* _Consignes_
• a. Transcrivez fidèlement le passage du compte rendu de l'opéra de Telemann qui commence par « Rappelons que René » et se poursuit jusqu'à « et les sentiments. ».
• b. D'après le compte rendu de l'opéra de Telemann, avec quel ensemble René Jacobs a-t-il enregistré l'œuvre chez Harmonia Mundi ?
• c. Prolongez le compte rendu de l'opéra de Telemann en reprenant après sa dernière phrase.

* _Texte_
----------------------------------------

Rappelons que René Jacobs est un excellent connaisseur de cet opéra, qu’il a dirigé dès 1994 au Festival de Musique Ancienne d’Innsbruck et au Deutsche Staatsoper de Berlin en 1996, puis enregistré chez Harmonia Mundi (1996, réédité en 2003), avec l’Akademie für Alte Musik Berlin. Il a fortement contribué à la diffusion de cette œuvre, qui témoigne avec brio de l’inventivité et du génie de Telemann en matière lyrique : un livret bâti avec soin, qui renforce le mythe originel sans le dénaturer ; un étonnant mélanges d’airs en allemand, en italien ou en français (notamment pour les chœurs), des formes musicales originales où les airs sont fortement liés aux récitatifs (comme dans l’opéra italien du XVIIème siècle ou dans l’opéra français), une orchestration soignée qui met en valeur les phases de l’action et les sentiments.

La version de concert annoncée est avantageusement mise en espace, grâce à quelques accessoires habilement choisis qui entrent efficacement en résonance avec les caractères des personnages et l’atmosphère des scènes : les robes précieuses et sophistiquées de la tourmentée Orasie, les chapeaux de paille qui soulignent le caractère champêtre du couple Céphise – Eurimédès, les larges lunettes de soleil qui dissimulent les visages de Pluton et d’Astanax aux Enfers… Les gestes et déplacements mettent à profit l’ensemble des dimensions de la scène. Soigneusement mis en regard de l’action du livret, ils animent avec force cette production. Signalons en particulier l’épisode de la mort d’Eurydice, d’effet particulièrement frappant.

Le plateau des chanteurs est homogène et d’un très bon niveau. Tous assument en outre une bonne expressivité gestuelle, qui concourt à la réussite de la mise en espace évoquée plus haut. Soprano aux couleurs mates qui accentuent la noirceur du rôle d’Orasie, Kateryna Kasper incarne son désespoir amoureux avec sensibilité (les lamentations du Wie hart ist mir das Schicksal doch qui ouvrent le premier acte, puis les mélismes émouvants du Lieben, und nicht geliebt seyn). Elle se montre aussi à l’aise dans l’aria di furore italien (Su, mio core, alla vendetta !), salué d’applaudissements, que dans le couplet français de l’avant-dernière scène de l’acte I (C’est ma plus chère envie), à la prononciation plus qu’honorable (et que l’on retrouvera avec plaisir dans l’air final Hélas, quels soupirs me répondent ?). Le grand air du début de l’acte III (Furcht und Hoffnung, Hass und Liebe), précédé d’un récitatif déclamé avec soin, s’achève sur un superbe final ; retenons encore son abattage dans l’aria italien Vieni, o sdegno, emporté par un implacable désir de vengeance. Tous deux lui vaudront des applaudissements bien mérités.

Face à cette rivale à l’impitoyable jalousie, la soprano Mirella Hagen prête son timbre cristallin à une Eurydice amoureuse et fragile, qui appelle d’emblée notre pitié, mais dont les apparitions sont finalement assez réduites. Après un duo plein de fraîcheur avec Orphée (Nichts kann mehr Vergnügen geben), sa mort soudaine constitue un épisode court et poignant, particulièrement réussi y compris au plan théâtral. Mentionnons aussi sa courte adresse de réjouissance à Orphée (Mit dir mich zu ergetzen), après l’annonce par Ascalax de la clémence de Pluton.

----------------------------------------

* _Contenu des données_

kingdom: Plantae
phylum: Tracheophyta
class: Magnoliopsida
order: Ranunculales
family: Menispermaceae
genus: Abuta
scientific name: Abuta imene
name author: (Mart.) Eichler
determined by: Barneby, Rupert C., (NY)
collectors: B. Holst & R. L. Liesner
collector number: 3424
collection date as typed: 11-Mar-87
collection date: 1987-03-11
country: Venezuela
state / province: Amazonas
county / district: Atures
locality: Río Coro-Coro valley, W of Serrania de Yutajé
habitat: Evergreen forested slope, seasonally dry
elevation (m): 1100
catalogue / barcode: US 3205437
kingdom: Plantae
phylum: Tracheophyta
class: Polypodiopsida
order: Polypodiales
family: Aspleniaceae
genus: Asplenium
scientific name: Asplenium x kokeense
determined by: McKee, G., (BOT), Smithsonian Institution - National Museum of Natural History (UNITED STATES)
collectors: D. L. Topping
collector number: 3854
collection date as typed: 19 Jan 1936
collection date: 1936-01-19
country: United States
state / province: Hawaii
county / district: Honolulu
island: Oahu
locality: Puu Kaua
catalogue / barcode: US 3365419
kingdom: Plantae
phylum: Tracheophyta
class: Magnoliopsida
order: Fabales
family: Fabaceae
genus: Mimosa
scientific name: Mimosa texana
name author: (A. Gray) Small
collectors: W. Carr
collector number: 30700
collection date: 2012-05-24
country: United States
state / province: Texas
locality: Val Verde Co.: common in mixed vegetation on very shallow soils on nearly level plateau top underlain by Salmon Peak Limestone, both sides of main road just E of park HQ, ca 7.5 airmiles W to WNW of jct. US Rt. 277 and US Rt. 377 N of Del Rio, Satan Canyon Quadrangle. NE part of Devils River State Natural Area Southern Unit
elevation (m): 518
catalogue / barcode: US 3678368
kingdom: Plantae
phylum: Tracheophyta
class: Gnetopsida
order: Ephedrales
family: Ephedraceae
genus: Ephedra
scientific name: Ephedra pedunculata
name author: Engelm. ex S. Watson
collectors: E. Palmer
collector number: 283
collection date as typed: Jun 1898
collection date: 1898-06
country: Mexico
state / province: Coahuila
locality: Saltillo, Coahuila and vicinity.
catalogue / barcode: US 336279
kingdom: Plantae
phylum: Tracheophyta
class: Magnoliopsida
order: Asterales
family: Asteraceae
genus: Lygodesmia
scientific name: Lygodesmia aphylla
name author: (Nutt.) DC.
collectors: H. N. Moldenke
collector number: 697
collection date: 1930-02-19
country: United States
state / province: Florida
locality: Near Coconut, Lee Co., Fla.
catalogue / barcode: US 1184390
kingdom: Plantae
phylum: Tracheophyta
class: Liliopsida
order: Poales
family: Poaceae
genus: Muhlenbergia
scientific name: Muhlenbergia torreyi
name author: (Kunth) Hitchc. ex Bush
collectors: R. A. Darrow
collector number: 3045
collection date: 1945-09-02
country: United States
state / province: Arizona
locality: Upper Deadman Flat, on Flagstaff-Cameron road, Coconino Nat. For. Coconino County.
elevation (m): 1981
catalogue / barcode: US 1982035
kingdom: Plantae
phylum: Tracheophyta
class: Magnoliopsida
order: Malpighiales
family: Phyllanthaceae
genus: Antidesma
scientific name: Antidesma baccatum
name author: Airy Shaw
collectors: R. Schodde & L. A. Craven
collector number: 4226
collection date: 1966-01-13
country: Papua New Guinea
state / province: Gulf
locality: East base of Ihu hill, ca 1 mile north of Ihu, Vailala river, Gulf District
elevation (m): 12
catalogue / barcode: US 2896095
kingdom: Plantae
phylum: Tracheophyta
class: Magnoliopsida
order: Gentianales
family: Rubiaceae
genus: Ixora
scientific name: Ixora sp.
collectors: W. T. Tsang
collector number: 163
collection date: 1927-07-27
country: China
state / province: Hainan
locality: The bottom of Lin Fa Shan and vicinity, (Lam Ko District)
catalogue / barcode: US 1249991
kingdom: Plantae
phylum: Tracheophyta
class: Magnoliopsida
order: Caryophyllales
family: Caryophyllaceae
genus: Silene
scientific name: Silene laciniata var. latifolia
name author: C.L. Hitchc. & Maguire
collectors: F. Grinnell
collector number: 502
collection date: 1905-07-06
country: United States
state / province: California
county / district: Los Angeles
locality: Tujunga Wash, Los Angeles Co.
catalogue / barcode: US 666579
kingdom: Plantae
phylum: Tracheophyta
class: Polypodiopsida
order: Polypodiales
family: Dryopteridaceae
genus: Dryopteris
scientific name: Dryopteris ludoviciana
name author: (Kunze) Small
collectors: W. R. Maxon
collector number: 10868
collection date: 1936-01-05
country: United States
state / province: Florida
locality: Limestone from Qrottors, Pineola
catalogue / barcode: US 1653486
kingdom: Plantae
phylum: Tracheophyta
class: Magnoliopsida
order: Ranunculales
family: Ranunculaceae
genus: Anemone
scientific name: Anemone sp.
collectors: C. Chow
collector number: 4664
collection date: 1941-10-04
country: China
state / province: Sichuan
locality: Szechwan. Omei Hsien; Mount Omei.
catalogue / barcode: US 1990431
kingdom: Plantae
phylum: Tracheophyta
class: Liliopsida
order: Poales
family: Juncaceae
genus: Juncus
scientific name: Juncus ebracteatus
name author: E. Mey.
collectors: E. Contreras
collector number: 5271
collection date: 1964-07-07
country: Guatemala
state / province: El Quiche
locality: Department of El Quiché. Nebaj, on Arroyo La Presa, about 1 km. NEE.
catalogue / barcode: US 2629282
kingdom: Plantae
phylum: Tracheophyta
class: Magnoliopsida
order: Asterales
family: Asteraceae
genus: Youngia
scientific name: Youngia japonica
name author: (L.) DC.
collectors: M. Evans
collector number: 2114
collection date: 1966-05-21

----------------------------------------

* _Réponses attendues_
• a.
Rappelons que René Jacobs est un excellent connaisseur de cet opéra, qu’il a dirigé dès 1994 au Festival de Musique Ancienne d’Innsbruck et au Deutsche Staatsoper de Berlin en 1996, puis enregistré chez Harmonia Mundi (1996, réédité en 2003), avec l’Akademie für Alte Musik Berlin. Il a fortement contribué à la diffusion de cette œuvre, qui témoigne avec brio de l’inventivité et du génie de Telemann en matière lyrique : un livret bâti avec soin, qui renforce le mythe originel sans le dénaturer ; un étonnant mélanges d’airs en allemand, en italien ou en français (notamment pour les chœurs), des formes musicales originales où les airs sont fortement liés aux récitatifs (comme dans l’opéra italien du XVIIème siècle ou dans l’opéra français), une orchestration soignée qui met en valeur les phases de l’action et les sentiments.

• b. Avec l'Akademie für Alte Musik Berlin.

• c.
La mort d’Eurydice

Salomé Haller campe avec dignité et aplomb une Ismène au phrasé soigné, suivante toujours prompte à tenter d’apaiser son impitoyable reine. Nous avons aussi apprécié son air du début de l’acte III, Bitter und süß sind Rachgier und Liebe, enlevé avec panache. Dans le même acte, mais cette fois en prêtresse des Bacchantes, elle nous gratifie d’un époustouflant numéro scénique et vocal (Esprits de haine et de rage).

Toujours au registre des sopranos, Gunta Smirnova incarne avec grâce et aisance l’insouciante Céphise, qui se soucie fort peu d’avoir enflammé le cœur d’Eurimédès. Leurs scènes de badinage, qui surviennent comme en contrepoint juste après la mort soudaine d’Eurydice, constituent une belle trouvaille du livret (cet épisode n’existe pas dans la version initiale de Du Boullay), sans doute inspirée de la tradition vénitienne du double couple amoureux. La belle nymphe y repousse de ses éclats perlés goguenards (Ich weiß von keiner Liebe nicht) la fougueuse déclaration du confident d’Orphée, appuyée par les Nymphes qui proclament fièrement : N’aimons que la liberté !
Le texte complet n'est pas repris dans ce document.